Soyabean futures fall on rumours about soyameal imports

11 Aug 2021

PUNE: Soyabean prices fell in futures trade on the NCDEX on Tuesday–the third consecutive day of fall–on rumours that the government may soon allow import of genetically modified soyameal.

The soyabean September contract hit the lower circuit on Tuesday morning, with trade closing at Rs 7,618/quintal as the market believes that the country may import soyameal.

On Monday, trading of the September contract had closed at Rs 8,104/quintal. On Tuesday, the contract again hit the lower circuit in early trade. The contract had its high of Rs 9,544/quintal on August 2, which made it tough for the poultry industry to operate.

Soyameal, a by-product of crushing of soyabean seeds, is used as the main protein source in poultry and animal feed. The poultry industry had been seeking the government’s permission to import GM soyameal, which is cheaper and easily available in the international market.

However, there is no government notification about soyameal imports and, hence, a section of the trade has alleged this to be a planned rumour. Bahadur Ali, chairman of All India Poultry Breeders Association, had earlier said that “imports will be allowed under Chapter 23 of the Customs Rules exclusively for animal feed purposes”.

Ritesh Sahu, commodity analysts with SMC Research, said, “Soybean Sep contract on NCDEX hit the lower circuit for the third consecutive day on Tuesday to trade at Rs 7,618/quintal, mainly on reports that the government is likely to approve import of 15 lakh tonnes of soymeal for animal feed use.”

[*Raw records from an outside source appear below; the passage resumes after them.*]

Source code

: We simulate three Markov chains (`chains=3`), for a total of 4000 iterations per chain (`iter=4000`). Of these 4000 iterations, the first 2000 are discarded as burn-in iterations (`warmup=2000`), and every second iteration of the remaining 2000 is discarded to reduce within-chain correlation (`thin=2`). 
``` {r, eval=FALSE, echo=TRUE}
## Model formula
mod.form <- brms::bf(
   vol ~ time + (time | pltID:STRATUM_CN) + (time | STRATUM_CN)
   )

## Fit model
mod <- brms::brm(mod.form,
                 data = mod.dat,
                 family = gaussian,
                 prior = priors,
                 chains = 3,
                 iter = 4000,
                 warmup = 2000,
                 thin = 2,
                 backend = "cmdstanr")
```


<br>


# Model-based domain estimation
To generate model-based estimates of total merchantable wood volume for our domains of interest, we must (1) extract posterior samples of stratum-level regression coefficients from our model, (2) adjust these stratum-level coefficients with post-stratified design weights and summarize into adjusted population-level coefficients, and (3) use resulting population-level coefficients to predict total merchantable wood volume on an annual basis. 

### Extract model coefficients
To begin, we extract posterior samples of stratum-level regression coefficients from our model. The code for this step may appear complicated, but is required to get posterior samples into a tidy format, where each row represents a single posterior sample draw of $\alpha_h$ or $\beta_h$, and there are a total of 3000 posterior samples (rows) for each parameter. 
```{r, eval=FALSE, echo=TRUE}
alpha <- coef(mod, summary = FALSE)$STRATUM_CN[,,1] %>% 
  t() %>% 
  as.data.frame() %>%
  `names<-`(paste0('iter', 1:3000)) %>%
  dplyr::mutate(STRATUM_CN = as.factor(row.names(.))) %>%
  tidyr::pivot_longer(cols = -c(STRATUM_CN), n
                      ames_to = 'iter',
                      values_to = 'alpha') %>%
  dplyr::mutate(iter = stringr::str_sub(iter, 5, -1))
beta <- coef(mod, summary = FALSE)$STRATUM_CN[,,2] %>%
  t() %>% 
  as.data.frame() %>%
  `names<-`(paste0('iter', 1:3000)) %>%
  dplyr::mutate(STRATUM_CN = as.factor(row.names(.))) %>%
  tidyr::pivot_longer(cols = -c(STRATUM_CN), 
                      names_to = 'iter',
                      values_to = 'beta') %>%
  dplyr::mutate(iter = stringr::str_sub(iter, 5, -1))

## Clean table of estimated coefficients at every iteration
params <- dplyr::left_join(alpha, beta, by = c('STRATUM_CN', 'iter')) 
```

With the kharif harvest just two months away, there are concerns about the impact on farm gate prices. The Solvent Extractors’ Association (SEA), which had supported the poultry industry’s demand for import of soyameal, wants imports to be allowed for only a short period.

“Import of soyameal should be allowed only for a period of 3 months to tide over the crisis being faced by the poultry industry,” said BV Mehta, executive director, SEA. “There should be clarification about the period allowed for imports to take place.”

If soyameal import is allowed, then it can arrive in the country in 10 days, as neighbourng countries such as Bangladesh and Vietnam will be able to export it.

Demand for soybean is high because of its use as a meal, and its stocks are limited in the domestic market going into the next season. “New season soybean will arrive after the month of October. In India, farmers have sown soybean across 115 lakh ha, which is higher compared to normal sowing area, but behind last year’s area by 3 lakh hectares. If import is allowed, it will reduce the dependency on the domestic crushing of the seeds,” said Sahu.